Le Parti des Travailleurs (PT) du Brésil a déposé mercredi la candidature de son chef historique emprisonné Lula à la course à la présidentielle d'octobre, prenant un pari politique très risqué et mettant au défi le pouvoir.
«C'est officiel ! Lula est le candidat du Parti des Travailleurs à la présidence de la République», s'est réjoui le PT sur son site, bien que la candidature de l'icône de la gauche brésilienne ne pourrait être que toute symbolique.
Il est très probable en effet que le TSE rejette la candidature de Lula, qui reste l'immense favori des sondages tout en ayant commencé à purger en avril une peine de plus de 12 ans de prison pour corruption et blanchiment d'argent.

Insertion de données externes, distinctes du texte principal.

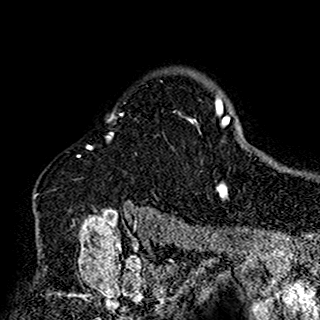
Breast MRI (dynamic contrast-enhanced), one axial slice; slice 123 of 160 in the series (ordered by position); cropped to one breast; dynamic contrast-enhanced series, time point 2 of 7 at this slice position (early post-contrast); 1.5 T; TE 2.7 ms, TR 5.4 ms; 1 mm slice thickness; 320 × 320 image matrix, field of view 192 × 192 mm. Female patient.
Outlined on this slice (semi-automatically segmented with operator editing):
- enhancing-tissue mask used for the functional tumour volume (all voxels passing the contrast-enhancement thresholds inside the analysis volume; usually the tumour): bounding box <34,113,200,197> (left, top, right, bottom; pixels)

Une loi stipule en effet l'inéligibilité de toute personne ayant été condamnée en appel, ce qui est le cas de celui qui fut deux fois chef de l'Etat (2003-2010) et est emprisonné à Curitiba (sud).
La présidente du PT Gleisi Hoffmann a exhibé le document attestant du dépôt de la candidature, quelques heures avant l'expiration du délai légal.
«Aujourd'hui est un jour très important. Nous sommes venus enregistrer la candidature du camarade Lula malgré tout ceux qui ne voulaient pas que cela arrive», a-t-elle lancé devant quelque 10.000 militants de gauche ayant convergé devant le TSE, dans le coeur de Brasilia.
Lula, qui avait quitté le pouvoir avec un taux record de popularité, clame son innocence et se dit victime d'une persécution politique destinée à l'empêcher de se présenter à un troisième mandat.
Douze autres candidats devaient avoir fait enregistrer leur candidature avant minuit pour le scrutin le plus incertain des dernières décennies au Brésil, où la population est globalement désabusée, voire écoeurée, par la politique.
Parmi eux figure le député d'extrême droite Jair Bolsonaro (PSL), deuxième dans les enquêtes d'opinion mais loin derrière Lula, l'ex-gouverneur de Sao Paulo Geraldo Alckmin (PSDB, centre droit) et l'écologiste Marina Silva.
Course contre la montre
Des colonnes de plusieurs milliers de militants de gauche ayant marché sur Brasilia depuis samedi dernier se sont retrouvées devant le TSE, scandant «Urgent ! Brésil, Lula président !», portant des tee-shirts arborant le portrait de Lula, ou se couvrant le visage d'un masque de leur leader.
Si le TSE rejette la candidature de Lula, le PT devra mener une course contre la montre pour faire campagne pour son probable joker, l'ex-maire de Sao Paulo Fernando Haddad, au scrutin présidentiel des 7 et 28 octobre.
Un pari très risqué, estiment de nombreux analystes.
Ce n'est rien de moins que «l'avenir du PT comme principale force de centre gauche qui se joue avec une telle stratégie», a déclaré à l'AFP le politologue Thiago Vidal, des consultants Prospectiva.
«Ce serait difficile pour Haddad de remporter cette élection» alors que Lula reste le seul grand leader de la gauche brésilienne, sans successeur désigné et que le report des voix sera loin d'être automatique.
Le PT a déjà été laminé par la destitution en 2016 de Dilma Rousseff qui avait succédé à Lula à la présidence, et par des municipales catastrophiques dans la foulée.
Lula a été condamné pour avoir reçu un triplex d'un groupe de BTP en échange de sa médiation dans des contrats avec le groupe public Petrobras. Il fait face par ailleurs à cinq autres procédures légales, essentiellement pour corruption, pour lesquelles il clame également son innocence.
Comme tous les partisans de Lula, Adrovando Brandao, un petit entrepreneur qui a fait plus de 2.000 km en autocar pour arriver depuis son nord-est jusqu'à Brasila, estime que l'icône de la gauche est victime d'une machination politique.
«Aujourd'hui notre pouvoir judiciaire est sujet à divers intérêts» externes à la justice, assure-t-il.